> [TASK DIRECTIONS]: Can you write out the records again, omitting the pictures, with "city" swapped for "town" and everything else unchanged?

Stored data:
#####
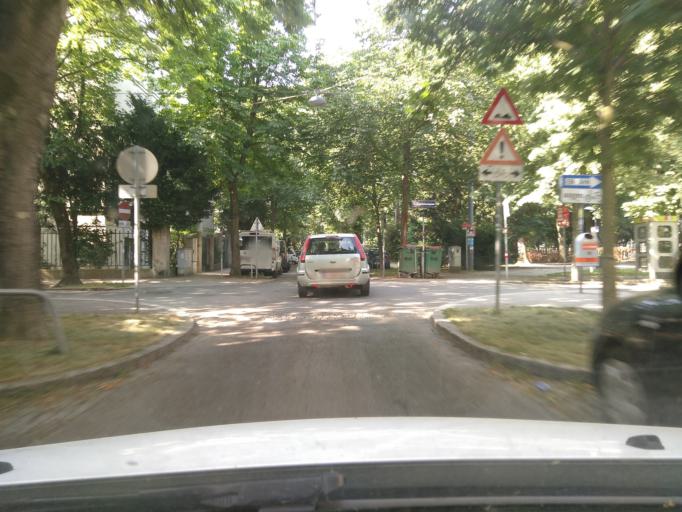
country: AT
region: Lower Austria
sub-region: Politischer Bezirk Modling
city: Perchtoldsdorf
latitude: 48.1860
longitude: 16.2885
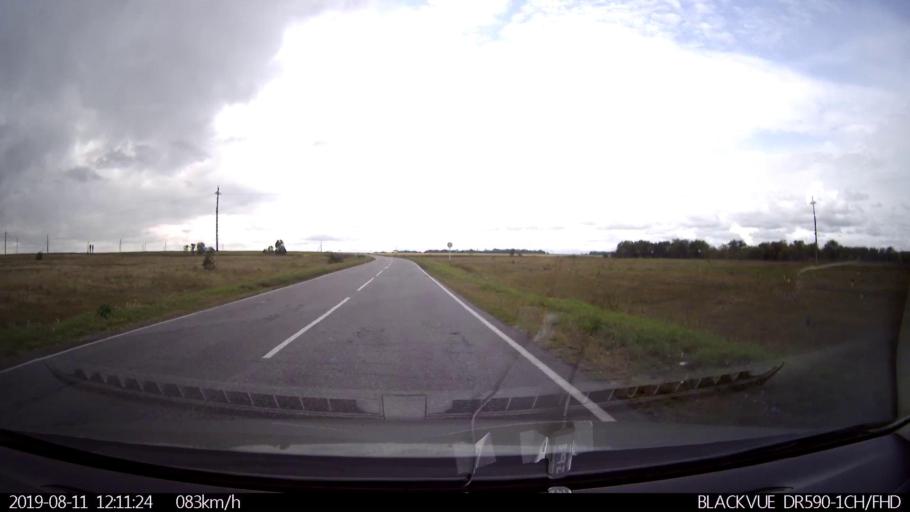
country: RU
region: Ulyanovsk
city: Silikatnyy
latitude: 53.9856
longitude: 48.0054
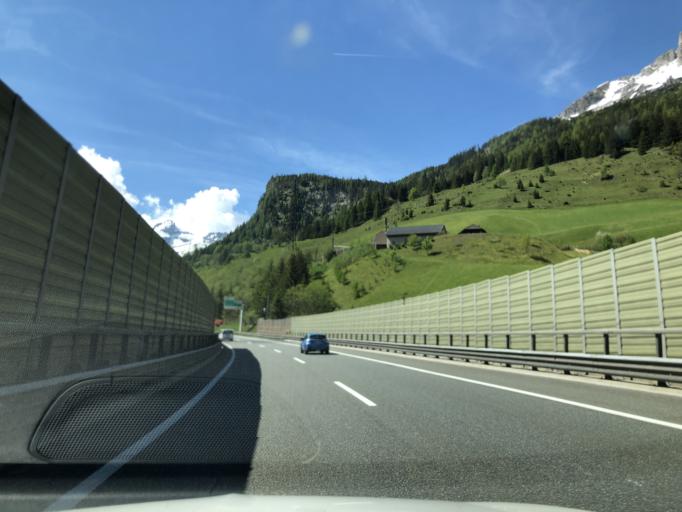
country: AT
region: Salzburg
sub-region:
#####
> [EXERCISE OUTPUT]:
country: AT
region: Lower Austria
sub-region: Politischer Bezirk Modling
town: Perchtoldsdorf
latitude: 48.1860
longitude: 16.2885
country: RU
region: Ulyanovsk
town: Silikatnyy
latitude: 53.9856
longitude: 48.0054
country: AT
region: Salzburg
sub-region:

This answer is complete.